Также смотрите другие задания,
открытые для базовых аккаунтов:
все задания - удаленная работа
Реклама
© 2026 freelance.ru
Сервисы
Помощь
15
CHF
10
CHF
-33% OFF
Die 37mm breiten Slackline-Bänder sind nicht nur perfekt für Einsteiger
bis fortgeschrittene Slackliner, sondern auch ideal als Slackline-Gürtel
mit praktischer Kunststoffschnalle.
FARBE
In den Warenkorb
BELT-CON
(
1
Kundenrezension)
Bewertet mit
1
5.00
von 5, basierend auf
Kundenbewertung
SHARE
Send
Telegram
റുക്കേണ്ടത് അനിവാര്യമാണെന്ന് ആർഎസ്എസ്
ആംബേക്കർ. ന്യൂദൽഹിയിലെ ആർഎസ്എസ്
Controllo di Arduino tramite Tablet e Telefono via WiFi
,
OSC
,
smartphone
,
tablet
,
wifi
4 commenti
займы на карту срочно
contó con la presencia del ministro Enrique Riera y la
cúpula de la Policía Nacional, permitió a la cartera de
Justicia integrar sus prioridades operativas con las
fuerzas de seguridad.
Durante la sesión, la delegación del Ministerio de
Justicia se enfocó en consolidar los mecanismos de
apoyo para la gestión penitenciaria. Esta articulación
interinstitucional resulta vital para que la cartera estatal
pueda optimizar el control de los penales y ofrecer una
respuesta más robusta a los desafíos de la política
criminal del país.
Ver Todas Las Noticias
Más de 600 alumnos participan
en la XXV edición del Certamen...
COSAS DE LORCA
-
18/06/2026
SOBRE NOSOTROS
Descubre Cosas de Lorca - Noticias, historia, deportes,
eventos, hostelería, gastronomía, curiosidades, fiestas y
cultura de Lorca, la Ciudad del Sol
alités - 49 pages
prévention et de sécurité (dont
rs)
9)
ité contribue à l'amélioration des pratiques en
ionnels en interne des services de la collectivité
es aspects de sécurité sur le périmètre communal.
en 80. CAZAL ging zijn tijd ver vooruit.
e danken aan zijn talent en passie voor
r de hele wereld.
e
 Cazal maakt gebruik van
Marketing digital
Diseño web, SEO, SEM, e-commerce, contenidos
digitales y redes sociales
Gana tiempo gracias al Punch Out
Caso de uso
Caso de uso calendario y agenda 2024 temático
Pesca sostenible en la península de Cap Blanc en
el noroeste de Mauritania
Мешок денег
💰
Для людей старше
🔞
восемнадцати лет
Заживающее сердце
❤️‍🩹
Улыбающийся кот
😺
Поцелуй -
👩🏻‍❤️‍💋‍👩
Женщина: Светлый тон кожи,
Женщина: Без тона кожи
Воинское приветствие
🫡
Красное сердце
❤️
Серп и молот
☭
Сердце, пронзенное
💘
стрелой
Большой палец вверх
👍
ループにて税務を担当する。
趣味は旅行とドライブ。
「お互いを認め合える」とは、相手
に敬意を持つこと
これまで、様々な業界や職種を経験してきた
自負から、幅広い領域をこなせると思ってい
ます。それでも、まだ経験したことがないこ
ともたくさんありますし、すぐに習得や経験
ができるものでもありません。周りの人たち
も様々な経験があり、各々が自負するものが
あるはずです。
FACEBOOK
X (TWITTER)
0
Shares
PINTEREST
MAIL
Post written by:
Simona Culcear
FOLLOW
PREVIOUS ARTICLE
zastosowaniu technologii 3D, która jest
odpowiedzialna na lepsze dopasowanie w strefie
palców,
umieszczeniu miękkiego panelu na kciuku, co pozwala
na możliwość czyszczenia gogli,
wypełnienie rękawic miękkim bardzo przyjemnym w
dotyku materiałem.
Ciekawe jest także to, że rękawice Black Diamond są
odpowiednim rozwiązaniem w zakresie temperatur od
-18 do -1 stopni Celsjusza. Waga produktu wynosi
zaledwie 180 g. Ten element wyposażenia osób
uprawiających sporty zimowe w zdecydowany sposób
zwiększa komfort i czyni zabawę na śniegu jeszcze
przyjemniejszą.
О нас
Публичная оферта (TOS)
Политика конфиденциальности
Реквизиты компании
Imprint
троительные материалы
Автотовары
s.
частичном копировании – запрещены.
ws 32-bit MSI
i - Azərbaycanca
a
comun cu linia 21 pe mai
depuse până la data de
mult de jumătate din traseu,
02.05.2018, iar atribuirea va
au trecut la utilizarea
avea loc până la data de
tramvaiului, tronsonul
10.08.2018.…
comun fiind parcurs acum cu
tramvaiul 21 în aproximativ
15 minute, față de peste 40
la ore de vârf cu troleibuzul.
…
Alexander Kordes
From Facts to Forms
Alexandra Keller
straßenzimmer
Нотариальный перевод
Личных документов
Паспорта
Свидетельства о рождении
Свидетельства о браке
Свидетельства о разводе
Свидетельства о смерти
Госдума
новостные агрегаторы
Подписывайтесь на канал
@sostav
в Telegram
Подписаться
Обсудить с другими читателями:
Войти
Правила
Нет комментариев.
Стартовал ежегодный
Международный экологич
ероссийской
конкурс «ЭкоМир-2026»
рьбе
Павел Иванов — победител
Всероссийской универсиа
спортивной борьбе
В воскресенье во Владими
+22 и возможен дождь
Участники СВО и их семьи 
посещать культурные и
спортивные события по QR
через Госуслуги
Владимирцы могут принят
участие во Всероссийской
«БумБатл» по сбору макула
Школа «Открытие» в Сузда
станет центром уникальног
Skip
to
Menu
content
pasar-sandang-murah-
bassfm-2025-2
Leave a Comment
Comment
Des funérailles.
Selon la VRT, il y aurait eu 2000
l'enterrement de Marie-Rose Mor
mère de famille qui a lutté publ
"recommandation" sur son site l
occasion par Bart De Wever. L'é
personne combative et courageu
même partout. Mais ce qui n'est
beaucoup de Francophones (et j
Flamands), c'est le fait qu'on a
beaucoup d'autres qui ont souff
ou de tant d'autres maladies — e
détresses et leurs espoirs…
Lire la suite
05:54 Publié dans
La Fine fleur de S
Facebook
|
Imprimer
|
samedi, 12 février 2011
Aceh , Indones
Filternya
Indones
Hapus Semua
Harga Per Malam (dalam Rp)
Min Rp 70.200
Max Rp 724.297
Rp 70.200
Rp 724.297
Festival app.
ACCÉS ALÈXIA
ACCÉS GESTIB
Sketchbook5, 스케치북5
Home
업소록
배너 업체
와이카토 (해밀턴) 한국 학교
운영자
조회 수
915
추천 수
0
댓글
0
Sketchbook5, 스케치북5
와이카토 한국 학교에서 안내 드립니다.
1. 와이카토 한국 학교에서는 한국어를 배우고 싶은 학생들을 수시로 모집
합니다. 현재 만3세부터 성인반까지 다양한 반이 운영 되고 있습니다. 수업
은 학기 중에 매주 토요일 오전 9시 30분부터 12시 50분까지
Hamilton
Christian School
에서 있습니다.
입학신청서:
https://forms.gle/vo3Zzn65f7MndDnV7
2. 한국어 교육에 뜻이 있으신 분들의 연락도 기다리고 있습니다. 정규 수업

====

EXERCISE: Copy every line of the data above, beginning with the first and ending with the line that contains "റുക്കേണ്ടത് അനിവാര്യമാണെന്ന് ആർഎസ്എസ്", and give nothing more.

EXERCISE SOLUTION:
Также смотрите другие задания,
открытые для базовых аккаунтов:
все задания - удаленная работа
Реклама
© 2026 freelance.ru
Сервисы
Помощь
15
CHF
10
CHF
-33% OFF
Die 37mm breiten Slackline-Bänder sind nicht nur perfekt für Einsteiger
bis fortgeschrittene Slackliner, sondern auch ideal als Slackline-Gürtel
mit praktischer Kunststoffschnalle.
FARBE
In den Warenkorb
BELT-CON
(
1
Kundenrezension)
Bewertet mit
1
5.00
von 5, basierend auf
Kundenbewertung
SHARE
Send
Telegram
റുക്കേണ്ടത് അനിവാര്യമാണെന്ന് ആർഎസ്എസ്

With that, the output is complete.